- CHECK YOUR UNDERSTANDING
A. Does each statement below agree with the passage about the Cowsills? Answer yes or no for each, quoting the words of the passage that decide it. (i) Bob's father left money on Bob's table during his last visit. (ii) The Cowsills were paid when their recording was used in the movie Dumb and Dumber. (iii) At the time of his final visit, Bob's father was living in Mexico.
B. Can you copy word for word the part of the passage about the Cowsills that opens with the words containing "The Cowsills story" and closes with "of his children."?

The Cowsills story is chillingly similar to that of two other musical families from that era: The Beach Boy brothers Brian, Carl and Dennis Wilson and their sadistic, megalomaniacal father Murry Wilson, and the Jackson Five and their abusive father Joe Jackson.
Bob is grateful the band had so much success, but he believes that had it not been for his father, "We would have had 20 more hits. We were just getting started." Bob regrets that there was never a reconciliation with any of the Cowsill siblings and their father. And he's still angry that his dad never saved any of the money the band made, and never set up any trust funds or bank accounts for any of his children.
"That would be illegal to do that today," he says. "We never get a dime from anything, and our songs are still out there. The Rain, The Park, and Other Things, our original recording, was featured in the movie Dumb and Dumber and we weren't even told about it, let alone paid for it."
Bob says he and the other surviving members have come to terms with their difficult past, and with themselves. And he notes that his dad did pay one final, unexpected visit to each of the Cowsill siblings not long before he died.
"He was living in Mexico, but he came to visit me one last time," Bob recalls. "It had been a long time since I had seen him. I didn't get to see my mother much, either, because she stayed with him. But one time he just got in his his Volkswagen bus, with his white hair and white beard like Ernest Hemingway, and showed up at my door. He said he just wanted to stop by. I didn't even know what to say."
Bud went with Bob that day to see his son play baseball, and then went with him to his wife's tennis lesson. "He didn't say much," Bob says. "But there was one thing he said that I will never forget. He asked me, 'Are you prejudiced?' I said, 'Of course not, dad.' And he said, 'At least I did something right.' Then he left."
Bob says he never saw his father again. But his father left $1,000 on Bob's table that day. "He visited all of us like that, every one of us," Bob says. "And he asked all of us the same question."

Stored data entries

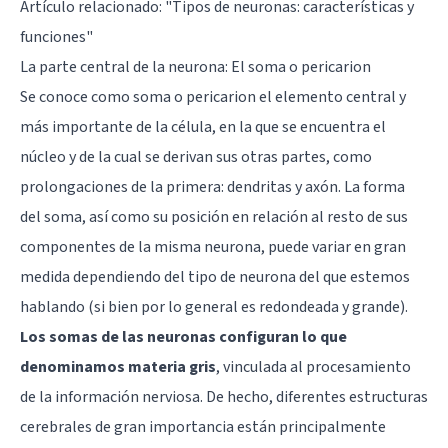
Artículo relacionado: "
Tipos de neuronas: características y
funciones
"
La parte central de la neurona: El soma o pericarion
Se conoce como soma o pericarion el elemento central y
más importante de la célula, en la que se encuentra el
núcleo y de la cual se derivan sus otras partes, como
prolongaciones de la primera:
dendritas
y
axón
. La forma
del soma, así como su posición en relación al resto de sus
componentes de la misma neurona, puede variar en gran
medida dependiendo del tipo de neurona del que estemos
hablando (si bien por lo general es redondeada y grande).
Los somas de las neuronas configuran lo que
denominamos materia gris
, vinculada al procesamiento
de la información nerviosa. De hecho, diferentes estructuras
cerebrales de gran importancia están principalmente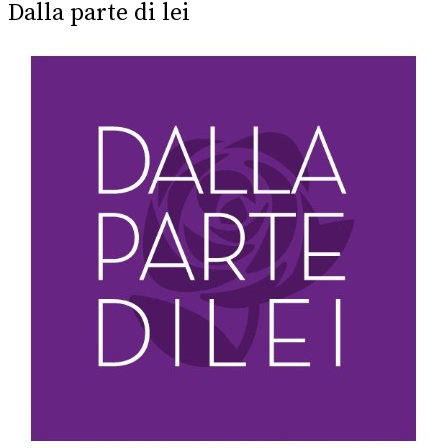
Dalla parte di lei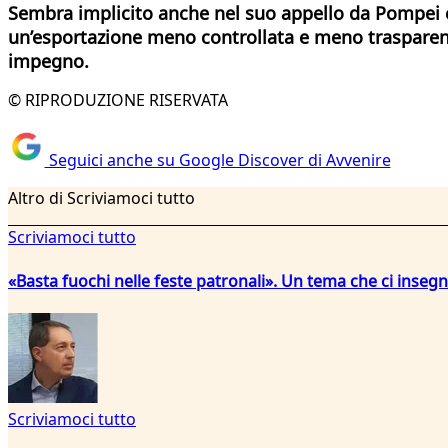
Sembra implicito anche nel suo appello da Pompei ch
un’esportazione meno controllata e meno trasparent
impegno.
© RIPRODUZIONE RISERVATA
Seguici anche su Google Discover di Avvenire
Altro di Scriviamoci tutto
Scriviamoci tutto
«Basta fuochi nelle feste patronali». Un tema che ci inseg
Scriviamoci tutto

- ANSWERS BY ITEM
A.
(i) Yes: "But his father left $1,000 on Bob's table that day."
(ii) No: "we weren't even told about it, let alone paid for it."
(iii) Yes: "He was living in Mexico, but he came to visit me one last time"

B.
The Cowsills story is chillingly similar to that of two other musical families from that era: The Beach Boy brothers Brian, Carl and Dennis Wilson and their sadistic, megalomaniacal father Murry Wilson, and the Jackson Five and their abusive father Joe Jackson.
Bob is grateful the band had so much success, but he believes that had it not been for his father, "We would have had 20 more hits. We were just getting started." Bob regrets that there was never a reconciliation with any of the Cowsill siblings and their father. And he's still angry that his dad never saved any of the money the band made, and never set up any trust funds or bank accounts for any of his children.